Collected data
* * * * * * * * *

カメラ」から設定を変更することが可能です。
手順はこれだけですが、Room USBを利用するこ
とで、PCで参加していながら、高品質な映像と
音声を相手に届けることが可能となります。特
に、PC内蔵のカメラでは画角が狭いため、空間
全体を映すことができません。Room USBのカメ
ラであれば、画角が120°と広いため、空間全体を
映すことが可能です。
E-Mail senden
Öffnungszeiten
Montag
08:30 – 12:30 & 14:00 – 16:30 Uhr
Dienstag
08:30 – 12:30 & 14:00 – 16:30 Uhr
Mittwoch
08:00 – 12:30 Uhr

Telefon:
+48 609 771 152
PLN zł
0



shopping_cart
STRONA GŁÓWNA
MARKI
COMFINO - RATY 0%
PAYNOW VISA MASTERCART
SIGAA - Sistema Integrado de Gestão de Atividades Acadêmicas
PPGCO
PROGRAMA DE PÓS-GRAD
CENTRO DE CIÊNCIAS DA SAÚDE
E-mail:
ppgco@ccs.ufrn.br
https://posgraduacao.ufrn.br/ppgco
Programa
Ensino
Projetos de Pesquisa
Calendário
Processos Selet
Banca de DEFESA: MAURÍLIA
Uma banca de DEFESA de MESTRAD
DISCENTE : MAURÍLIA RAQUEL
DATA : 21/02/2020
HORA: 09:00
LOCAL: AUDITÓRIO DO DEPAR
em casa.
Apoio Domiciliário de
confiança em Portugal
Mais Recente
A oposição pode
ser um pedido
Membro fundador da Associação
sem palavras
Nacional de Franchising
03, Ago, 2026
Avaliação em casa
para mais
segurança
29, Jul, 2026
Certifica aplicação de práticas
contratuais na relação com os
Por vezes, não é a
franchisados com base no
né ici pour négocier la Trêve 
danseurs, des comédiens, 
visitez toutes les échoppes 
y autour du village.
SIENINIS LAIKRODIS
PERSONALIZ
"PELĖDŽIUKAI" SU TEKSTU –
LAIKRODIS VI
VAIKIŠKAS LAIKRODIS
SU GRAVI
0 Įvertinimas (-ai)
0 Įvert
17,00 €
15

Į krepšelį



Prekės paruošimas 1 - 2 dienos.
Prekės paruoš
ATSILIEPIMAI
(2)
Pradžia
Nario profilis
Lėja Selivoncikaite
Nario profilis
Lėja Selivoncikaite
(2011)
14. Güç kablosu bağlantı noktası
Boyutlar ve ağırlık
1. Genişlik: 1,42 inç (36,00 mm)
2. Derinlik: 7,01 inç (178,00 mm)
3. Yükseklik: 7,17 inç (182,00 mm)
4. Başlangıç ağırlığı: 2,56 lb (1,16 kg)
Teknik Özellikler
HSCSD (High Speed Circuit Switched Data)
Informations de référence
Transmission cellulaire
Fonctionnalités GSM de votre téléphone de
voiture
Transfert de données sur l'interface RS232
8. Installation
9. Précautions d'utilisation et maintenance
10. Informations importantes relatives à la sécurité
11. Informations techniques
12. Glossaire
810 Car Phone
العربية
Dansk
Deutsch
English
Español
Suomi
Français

* * * * * * * * *

◆ **EXERCISE OBJECTIVE**: Could you write out the entries word for word, from their first line through the line containing "SU TEKSTU –"?

◆ **RESULT OF THIS TASK**:
カメラ」から設定を変更することが可能です。
手順はこれだけですが、Room USBを利用するこ
とで、PCで参加していながら、高品質な映像と
音声を相手に届けることが可能となります。特
に、PC内蔵のカメラでは画角が狭いため、空間
全体を映すことができません。Room USBのカメ
ラであれば、画角が120°と広いため、空間全体を
映すことが可能です。
E-Mail senden
Öffnungszeiten
Montag
08:30 – 12:30 & 14:00 – 16:30 Uhr
Dienstag
08:30 – 12:30 & 14:00 – 16:30 Uhr
Mittwoch
08:00 – 12:30 Uhr

Telefon:
+48 609 771 152
PLN zł
0



shopping_cart
STRONA GŁÓWNA
MARKI
COMFINO - RATY 0%
PAYNOW VISA MASTERCART
SIGAA - Sistema Integrado de Gestão de Atividades Acadêmicas
PPGCO
PROGRAMA DE PÓS-GRAD
CENTRO DE CIÊNCIAS DA SAÚDE
E-mail:
ppgco@ccs.ufrn.br
https://posgraduacao.ufrn.br/ppgco
Programa
Ensino
Projetos de Pesquisa
Calendário
Processos Selet
Banca de DEFESA: MAURÍLIA
Uma banca de DEFESA de MESTRAD
DISCENTE : MAURÍLIA RAQUEL
DATA : 21/02/2020
HORA: 09:00
LOCAL: AUDITÓRIO DO DEPAR
em casa.
Apoio Domiciliário de
confiança em Portugal
Mais Recente
A oposição pode
ser um pedido
Membro fundador da Associação
sem palavras
Nacional de Franchising
03, Ago, 2026
Avaliação em casa
para mais
segurança
29, Jul, 2026
Certifica aplicação de práticas
contratuais na relação com os
Por vezes, não é a
franchisados com base no
né ici pour négocier la Trêve 
danseurs, des comédiens, 
visitez toutes les échoppes 
y autour du village.
SIENINIS LAIKRODIS
PERSONALIZ
"PELĖDŽIUKAI" SU TEKSTU –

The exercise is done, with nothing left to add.